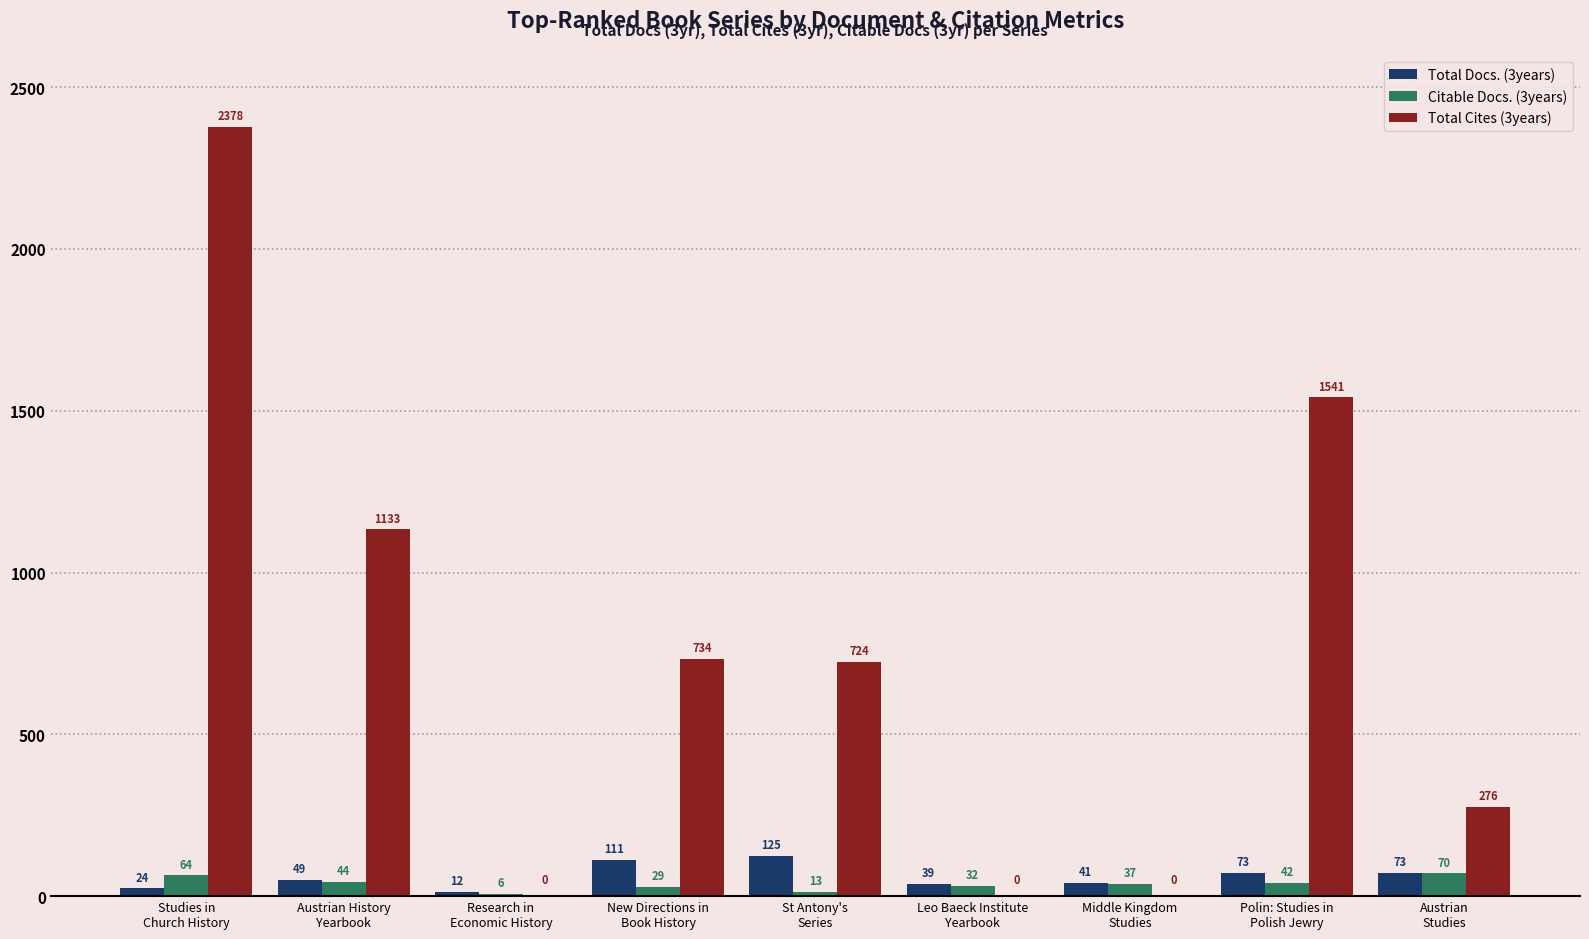

Reading right to left, extract all data points from this chart.

Total Docs. (3years): Austrian
Studies=73	Polin: Studies in
Polish Jewry=73	Middle Kingdom
Studies=41	Leo Baeck Institute
Yearbook=39	St Antony's
Series=125	New Directions in
Book History=111	Research in
Economic History=12	Austrian History
Yearbook=49	Studies in
Church History=24
Citable Docs. (3years): Austrian
Studies=70	Polin: Studies in
Polish Jewry=42	Middle Kingdom
Studies=37	Leo Baeck Institute
Yearbook=32	St Antony's
Series=13	New Directions in
Book History=29	Research in
Economic History=6	Austrian History
Yearbook=44	Studies in
Church History=64
Total Cites (3years): Austrian
Studies=276	Polin: Studies in
Polish Jewry=1541	Middle Kingdom
Studies=0	Leo Baeck Institute
Yearbook=0	St Antony's
Series=724	New Directions in
Book History=734	Research in
Economic History=0	Austrian History
Yearbook=1133	Studies in
Church History=2378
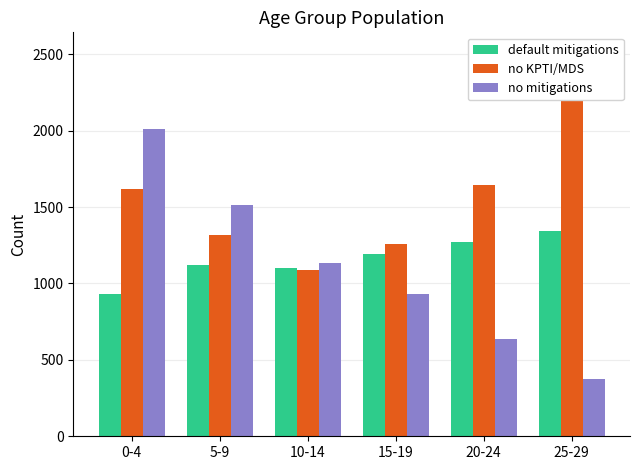

At which label is no KPTI/MDS closest to 1804?

20-24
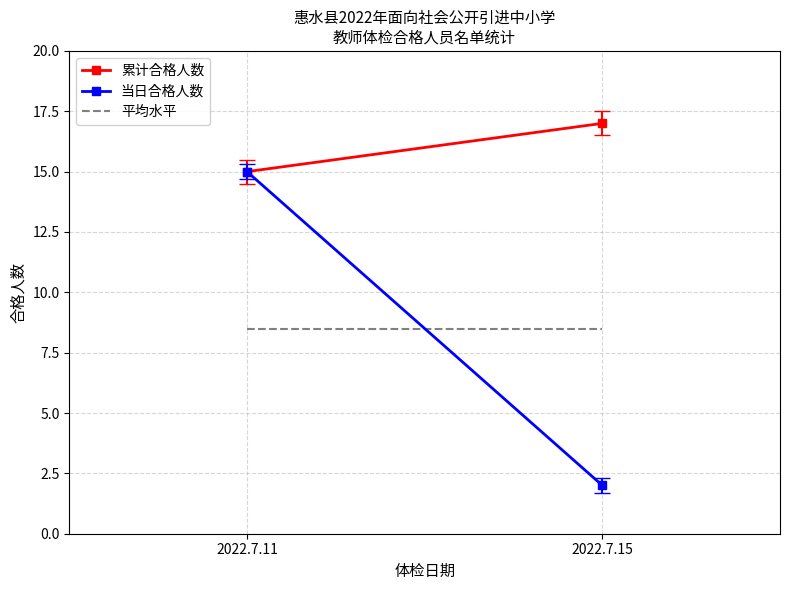

What is the smallest value displayed?

2.0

Directions
Reproduce every one of the records above verbatim, omitting the pictures.

Answer box
Reading right to left, extract all data points from this chart.

Total Docs. (3years): Austrian
Studies=73	Polin: Studies in
Polish Jewry=73	Middle Kingdom
Studies=41	Leo Baeck Institute
Yearbook=39	St Antony's
Series=125	New Directions in
Book History=111	Research in
Economic History=12	Austrian History
Yearbook=49	Studies in
Church History=24
Citable Docs. (3years): Austrian
Studies=70	Polin: Studies in
Polish Jewry=42	Middle Kingdom
Studies=37	Leo Baeck Institute
Yearbook=32	St Antony's
Series=13	New Directions in
Book History=29	Research in
Economic History=6	Austrian History
Yearbook=44	Studies in
Church History=64
Total Cites (3years): Austrian
Studies=276	Polin: Studies in
Polish Jewry=1541	Middle Kingdom
Studies=0	Leo Baeck Institute
Yearbook=0	St Antony's
Series=724	New Directions in
Book History=734	Research in
Economic History=0	Austrian History
Yearbook=1133	Studies in
Church History=2378

At which label is no KPTI/MDS closest to 1804?

20-24

What is the smallest value displayed?

2.0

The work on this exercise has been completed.